Description of the task: Return the data below unchanged. Drop any pictures.

Dataset content:
________________________________________

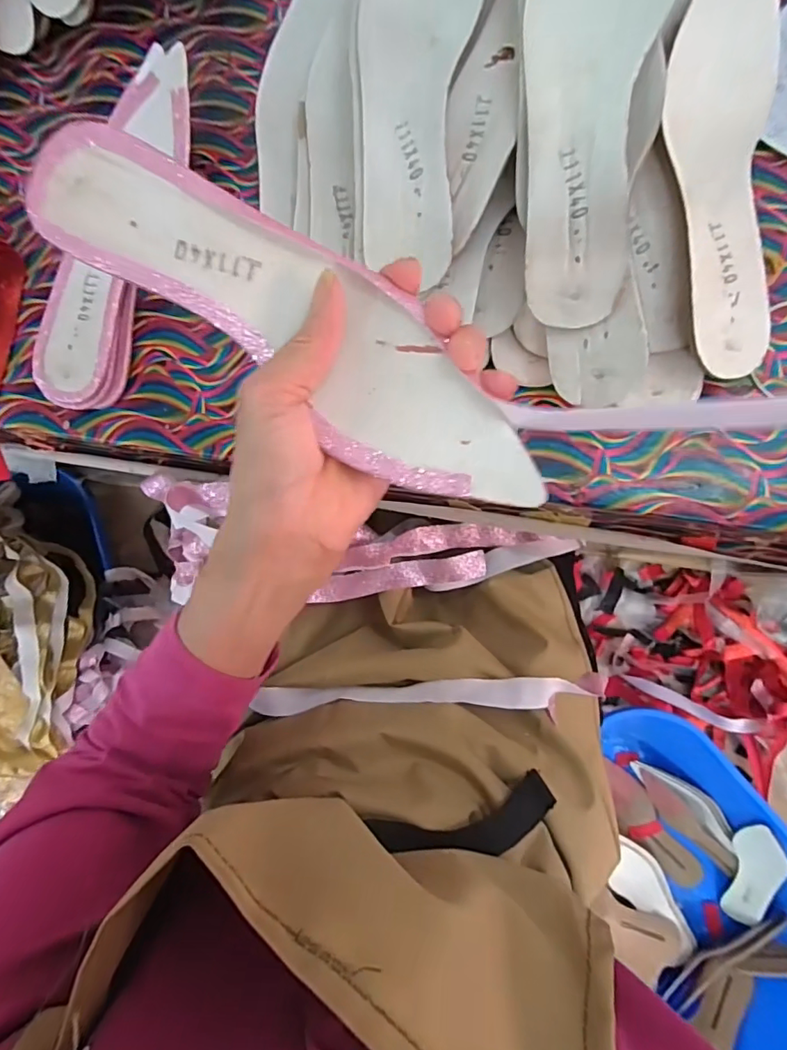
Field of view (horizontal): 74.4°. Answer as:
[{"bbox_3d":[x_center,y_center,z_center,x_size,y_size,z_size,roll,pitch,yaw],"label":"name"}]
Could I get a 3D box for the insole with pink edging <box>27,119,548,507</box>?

________________________________________

Response to this task:
Field of view (horizontal): 74.4°. Answer as:
[{"bbox_3d":[x_center,y_center,z_center,x_size,y_size,z_size,roll,pitch,yaw],"label":"name"}]
Could I get a 3D box for the insole with pink edging <box>27,119,548,507</box>?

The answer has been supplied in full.